■ What this task involves: From the entries that follow, extract each line holding the string "justify".

■ The data:
_____

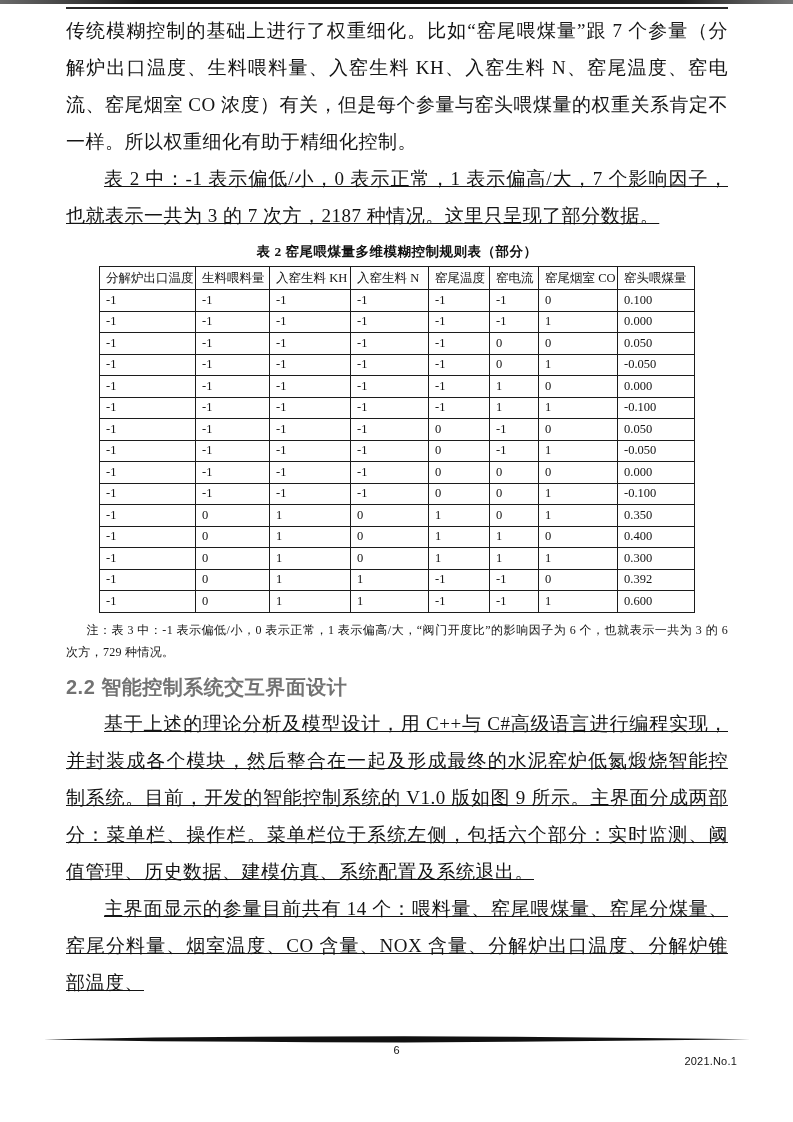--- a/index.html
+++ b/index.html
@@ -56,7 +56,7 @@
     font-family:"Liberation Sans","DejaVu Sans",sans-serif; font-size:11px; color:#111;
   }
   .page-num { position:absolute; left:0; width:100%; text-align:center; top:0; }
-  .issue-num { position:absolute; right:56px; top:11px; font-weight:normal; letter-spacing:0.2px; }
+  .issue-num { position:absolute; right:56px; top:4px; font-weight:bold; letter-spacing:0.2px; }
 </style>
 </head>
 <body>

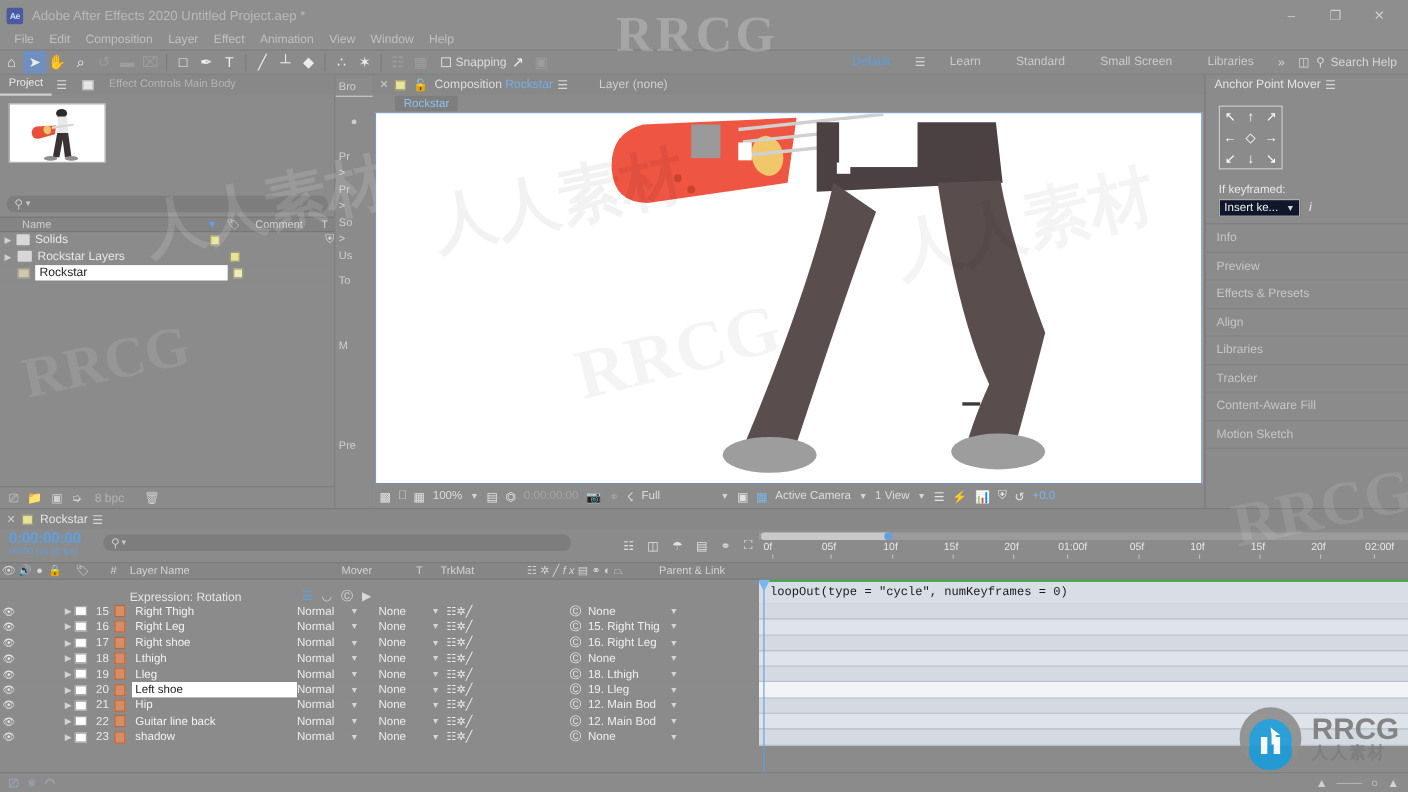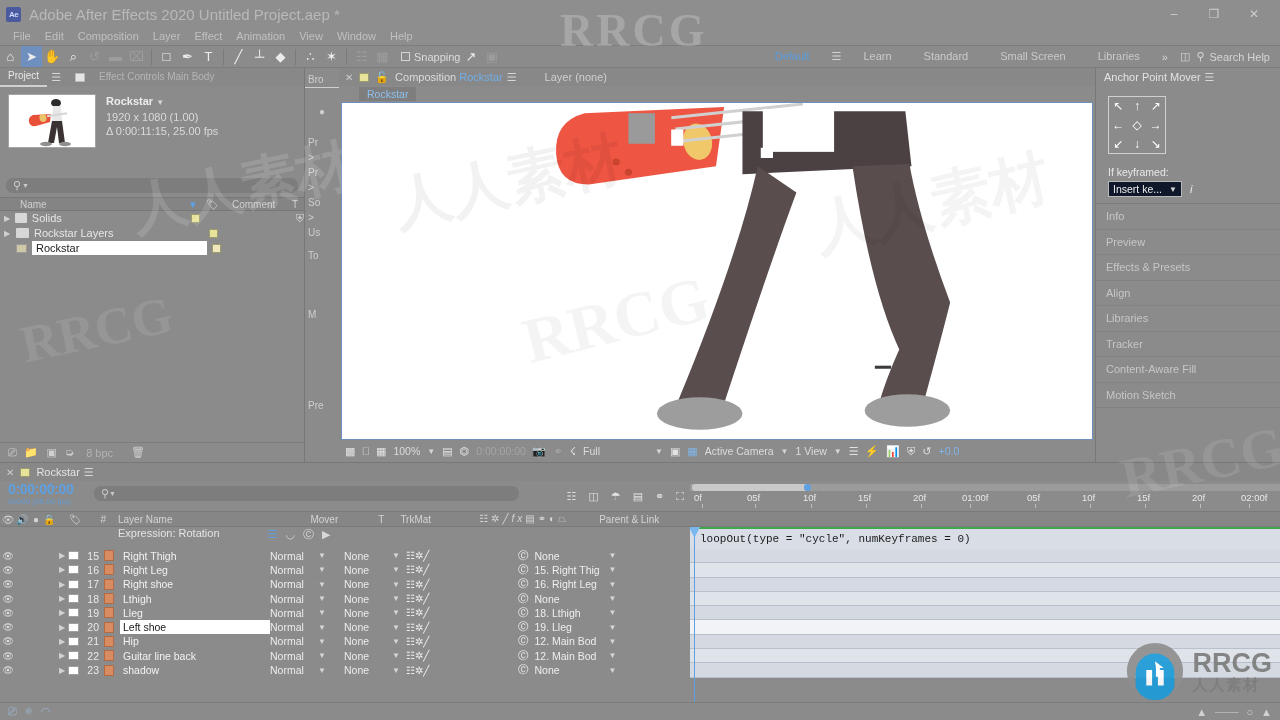--- a/index.html
+++ b/index.html
@@ -18,7 +18,7 @@
   .titlebar{ height:28px; background:#8e8e8e; display:flex; align-items:center; padding:0 6px; position:relative; }
   .ae-logo{ width:15px; height:15px; background:#4a5a9e; border-radius:2px; color:#cfd6ff; font-size:8px;
             display:flex; align-items:center; justify-content:center; font-weight:bold; letter-spacing:-.5px;}
-  .title-text{ margin-left:8px; color:#b9b9b9; font-size:15px; }
+  .title-text{ margin-left:8px; color:#b9b9b9; font-size:12px; }
   .win-btns{ margin-left:auto; display:flex; align-items:center; }
   .win-btn{ width:40px; height:28px; display:flex; align-items:center; justify-content:center; color:#cdcdcd; font-size:12px; }
 

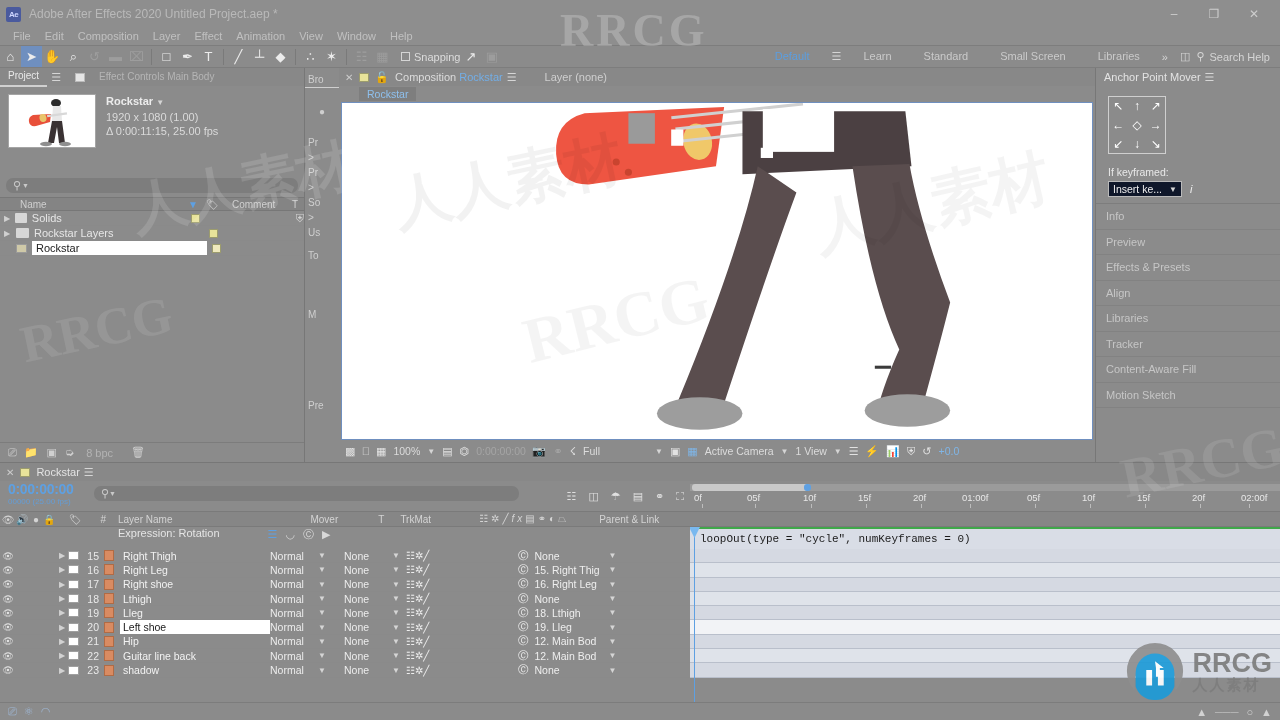--- a/index.html
+++ b/index.html
@@ -253,14 +253,6 @@
             <ellipse cx="34" cy="23" rx="3.5" ry="4" fill="#e9c46a" transform="rotate(-10 34 23)"></ellipse>
           </svg>
         </div>
-        <div class="proj-meta">
-          <div class="nm">
-            <span>Rockstar</span>
-            <span class="chev">▼</span>
-          </div>
-          <div>1920 x 1080 (1.00)</div>
-          <div>Δ 0:00:11:15, 25.00 fps</div>
-        </div>
       </div>
 
       <div class="searchrow">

_____

■ Answer area:
             display:flex; align-items:center; justify-content:center; font-weight:bold; letter-spacing:-.5px;}
   .win-btn{ width:40px; height:28px; display:flex; align-items:center; justify-content:center; color:#cdcdcd; font-size:12px; }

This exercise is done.